After modeling and analysis of the Ames Housing data set, the Elastic Net model emerged as the most effective in predicting house prices. This was anticipated since Elastic Net combines the strengths of both Ridge and Lasso regression, allowing it to handle multicollinearity efficiently while also performing feature selection. Despite its strengths, the model’s predictions, as indicated by the RMSE, suggest there’s room for improvement.
On the other end of the spectrum, the K-Nearest Neighbors (KNN) model performed the least effectively. The challenge with KNN, especially in a dataset like ours with numerous predictors, is the curse of dimensionality. As dimensions increase, data points tend to drift apart, making it harder for KNN to find close neighbors, thus affecting prediction accuracy.
As someone who has always been interested in the real estate market, this experience provided me a way to practice my machine learing techniques on prepared data. In the future, I want to go deeper into the data and possibly explore other variables not present in the current dataset that might impact house prices. For instance, understanding more about the neighborhood’s amenities, such as proximity to schools, parks, or public transport, could provide further insights. Another intriguing aspect to consider might be the historical significance of some houses or whether they’re located in a heritage precinct, as these factors can significantly influence price.

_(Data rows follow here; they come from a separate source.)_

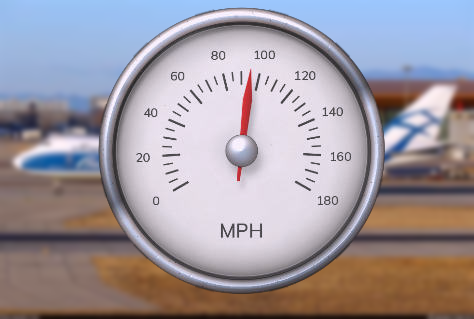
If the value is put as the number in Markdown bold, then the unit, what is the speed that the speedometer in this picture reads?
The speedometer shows **95** mph
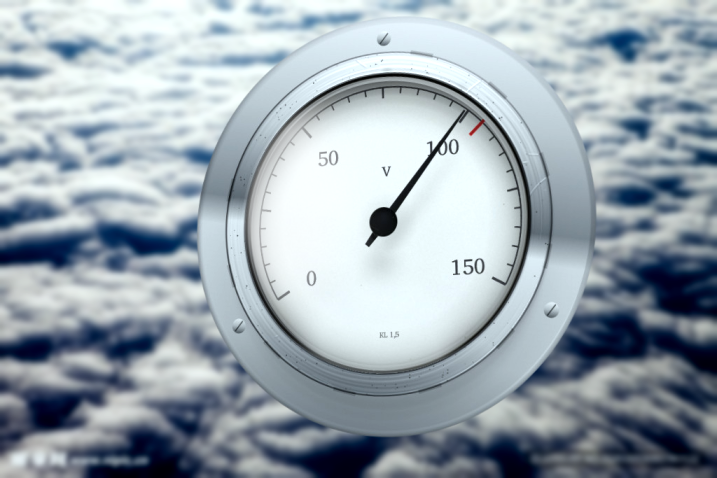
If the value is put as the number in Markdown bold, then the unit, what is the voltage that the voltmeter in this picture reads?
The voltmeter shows **100** V
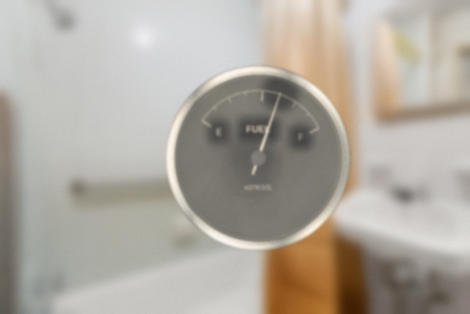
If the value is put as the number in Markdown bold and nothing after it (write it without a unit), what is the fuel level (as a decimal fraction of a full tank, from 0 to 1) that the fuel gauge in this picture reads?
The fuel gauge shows **0.625**
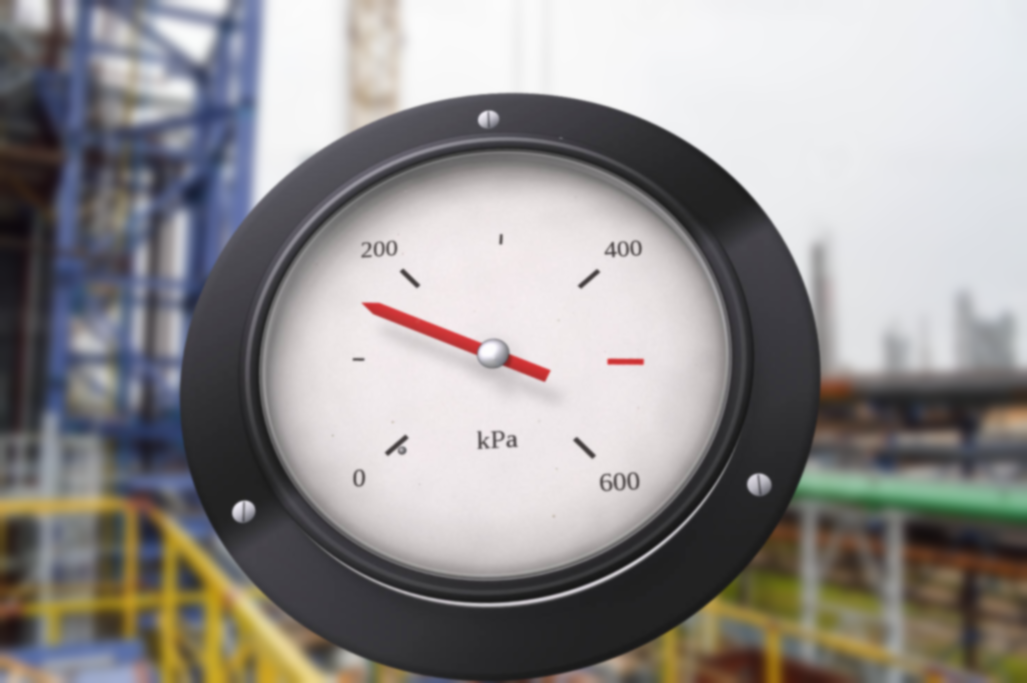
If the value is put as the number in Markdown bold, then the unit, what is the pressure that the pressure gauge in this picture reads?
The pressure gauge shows **150** kPa
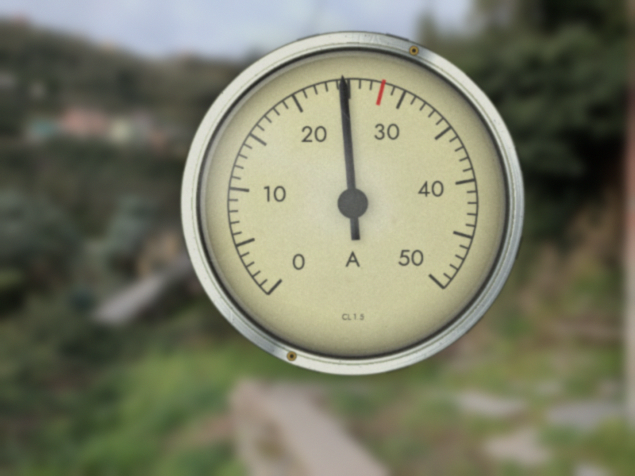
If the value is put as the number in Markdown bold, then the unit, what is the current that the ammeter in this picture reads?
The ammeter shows **24.5** A
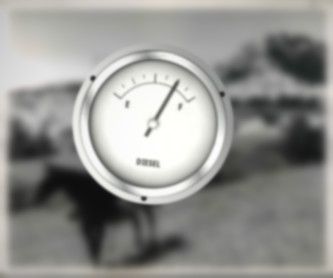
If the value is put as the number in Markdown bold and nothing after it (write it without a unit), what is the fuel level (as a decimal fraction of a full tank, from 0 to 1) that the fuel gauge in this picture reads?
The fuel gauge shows **0.75**
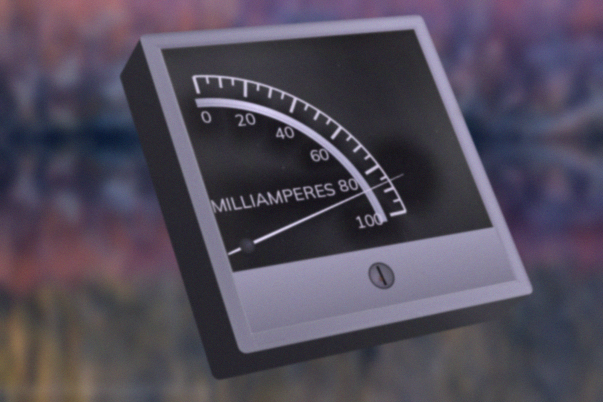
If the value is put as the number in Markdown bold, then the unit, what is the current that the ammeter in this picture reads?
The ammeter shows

Nonetheless, a lingering thought could be around the decision to transform certain variables or the choice of polynomial terms for some predictors. Experimenting with different transformations or adding interactions could potentially enhance the model’s performance.
If I were to further this research, I would also be keen to compare the Ames housing dataset with housing data from other regions or cities. It would be captivating to discern if house pricing trends and influential factors remain consistent across different geographical locales.
All in all, this journey into predicting house prices with the Ames data set has been both challenging and enlightening. It’s been a rigorous exercise in refining machine learning skills and diving deep into data analysis. In particular, I became aware of the importance of avoiding train-test leakage and I see areas of improvement of my skills through this project. While the Elastic Net model may not be flawless, it’s rewarding to have developed a model that provides a reasonable understanding of the factors influencing model performances.